--- Extracted data Enclosed Below ---

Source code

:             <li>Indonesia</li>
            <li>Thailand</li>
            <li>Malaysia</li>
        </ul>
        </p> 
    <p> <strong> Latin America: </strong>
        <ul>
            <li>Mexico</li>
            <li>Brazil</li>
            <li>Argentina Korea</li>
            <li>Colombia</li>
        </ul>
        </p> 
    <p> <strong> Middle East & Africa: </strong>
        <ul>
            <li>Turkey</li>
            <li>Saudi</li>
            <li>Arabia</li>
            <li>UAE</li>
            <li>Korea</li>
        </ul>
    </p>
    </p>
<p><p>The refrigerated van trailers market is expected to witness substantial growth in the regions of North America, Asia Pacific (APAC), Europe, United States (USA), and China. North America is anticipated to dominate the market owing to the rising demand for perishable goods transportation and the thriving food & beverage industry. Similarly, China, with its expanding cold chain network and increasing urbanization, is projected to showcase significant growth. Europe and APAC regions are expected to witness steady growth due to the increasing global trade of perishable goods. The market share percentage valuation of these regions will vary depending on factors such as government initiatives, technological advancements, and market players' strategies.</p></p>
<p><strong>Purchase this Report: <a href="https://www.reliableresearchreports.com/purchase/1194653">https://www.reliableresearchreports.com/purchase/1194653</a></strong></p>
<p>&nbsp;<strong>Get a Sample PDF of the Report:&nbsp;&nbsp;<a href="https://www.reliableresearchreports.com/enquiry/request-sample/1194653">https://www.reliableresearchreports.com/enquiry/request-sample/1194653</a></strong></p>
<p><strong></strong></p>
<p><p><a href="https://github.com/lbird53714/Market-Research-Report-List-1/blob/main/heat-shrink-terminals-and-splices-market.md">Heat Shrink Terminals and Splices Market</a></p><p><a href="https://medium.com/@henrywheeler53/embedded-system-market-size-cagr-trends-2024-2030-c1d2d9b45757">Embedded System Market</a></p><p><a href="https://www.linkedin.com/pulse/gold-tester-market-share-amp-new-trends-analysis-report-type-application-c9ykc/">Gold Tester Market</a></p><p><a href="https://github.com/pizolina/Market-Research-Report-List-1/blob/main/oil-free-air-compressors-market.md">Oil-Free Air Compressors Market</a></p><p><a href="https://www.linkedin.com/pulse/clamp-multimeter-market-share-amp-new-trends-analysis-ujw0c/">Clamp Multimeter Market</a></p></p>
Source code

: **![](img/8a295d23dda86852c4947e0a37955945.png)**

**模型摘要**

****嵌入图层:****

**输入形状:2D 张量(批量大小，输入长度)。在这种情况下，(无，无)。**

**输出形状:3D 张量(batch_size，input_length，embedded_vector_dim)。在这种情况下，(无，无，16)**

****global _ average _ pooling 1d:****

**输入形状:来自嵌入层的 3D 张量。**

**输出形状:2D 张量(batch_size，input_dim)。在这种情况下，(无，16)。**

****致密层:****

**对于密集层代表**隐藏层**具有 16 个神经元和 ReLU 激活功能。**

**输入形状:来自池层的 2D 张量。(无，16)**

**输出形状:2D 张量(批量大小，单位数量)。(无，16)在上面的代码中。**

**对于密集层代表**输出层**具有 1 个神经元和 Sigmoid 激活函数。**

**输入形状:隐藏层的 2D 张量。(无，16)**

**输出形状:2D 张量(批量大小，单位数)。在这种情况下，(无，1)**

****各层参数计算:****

--- End of Enclosed Extracted data ---

Copy out the source text of both items above, character for character, with nothing left out or changed.

Source code

:             <li>Indonesia</li>
            <li>Thailand</li>
            <li>Malaysia</li>
        </ul>
        </p> 
    <p> <strong> Latin America: </strong>
        <ul>
            <li>Mexico</li>
            <li>Brazil</li>
            <li>Argentina Korea</li>
            <li>Colombia</li>
        </ul>
        </p> 
    <p> <strong> Middle East & Africa: </strong>
        <ul>
            <li>Turkey</li>
            <li>Saudi</li>
            <li>Arabia</li>
            <li>UAE</li>
            <li>Korea</li>
        </ul>
    </p>
    </p>
<p><p>The refrigerated van trailers market is expected to witness substantial growth in the regions of North America, Asia Pacific (APAC), Europe, United States (USA), and China. North America is anticipated to dominate the market owing to the rising demand for perishable goods transportation and the thriving food & beverage industry. Similarly, China, with its expanding cold chain network and increasing urbanization, is projected to showcase significant growth. Europe and APAC regions are expected to witness steady growth due to the increasing global trade of perishable goods. The market share percentage valuation of these regions will vary depending on factors such as government initiatives, technological advancements, and market players' strategies.</p></p>
<p><strong>Purchase this Report: <a href="https://www.reliableresearchreports.com/purchase/1194653">https://www.reliableresearchreports.com/purchase/1194653</a></strong></p>
<p>&nbsp;<strong>Get a Sample PDF of the Report:&nbsp;&nbsp;<a href="https://www.reliableresearchreports.com/enquiry/request-sample/1194653">https://www.reliableresearchreports.com/enquiry/request-sample/1194653</a></strong></p>
<p><strong></strong></p>
<p><p><a href="https://github.com/lbird53714/Market-Research-Report-List-1/blob/main/heat-shrink-terminals-and-splices-market.md">Heat Shrink Terminals and Splices Market</a></p><p><a href="https://medium.com/@henrywheeler53/embedded-system-market-size-cagr-trends-2024-2030-c1d2d9b45757">Embedded System Market</a></p><p><a href="https://www.linkedin.com/pulse/gold-tester-market-share-amp-new-trends-analysis-report-type-application-c9ykc/">Gold Tester Market</a></p><p><a href="https://github.com/pizolina/Market-Research-Report-List-1/blob/main/oil-free-air-compressors-market.md">Oil-Free Air Compressors Market</a></p><p><a href="https://www.linkedin.com/pulse/clamp-multimeter-market-share-amp-new-trends-analysis-ujw0c/">Clamp Multimeter Market</a></p></p>
Source code

: **![](img/8a295d23dda86852c4947e0a37955945.png)**

**模型摘要**

****嵌入图层:****

**输入形状:2D 张量(批量大小，输入长度)。在这种情况下，(无，无)。**

**输出形状:3D 张量(batch_size，input_length，embedded_vector_dim)。在这种情况下，(无，无，16)**

****global _ average _ pooling 1d:****

**输入形状:来自嵌入层的 3D 张量。**

**输出形状:2D 张量(batch_size，input_dim)。在这种情况下，(无，16)。**

****致密层:****

**对于密集层代表**隐藏层**具有 16 个神经元和 ReLU 激活功能。**

**输入形状:来自池层的 2D 张量。(无，16)**

**输出形状:2D 张量(批量大小，单位数量)。(无，16)在上面的代码中。**

**对于密集层代表**输出层**具有 1 个神经元和 Sigmoid 激活函数。**

**输入形状:隐藏层的 2D 张量。(无，16)**

**输出形状:2D 张量(批量大小，单位数)。在这种情况下，(无，1)**

****各层参数计算:****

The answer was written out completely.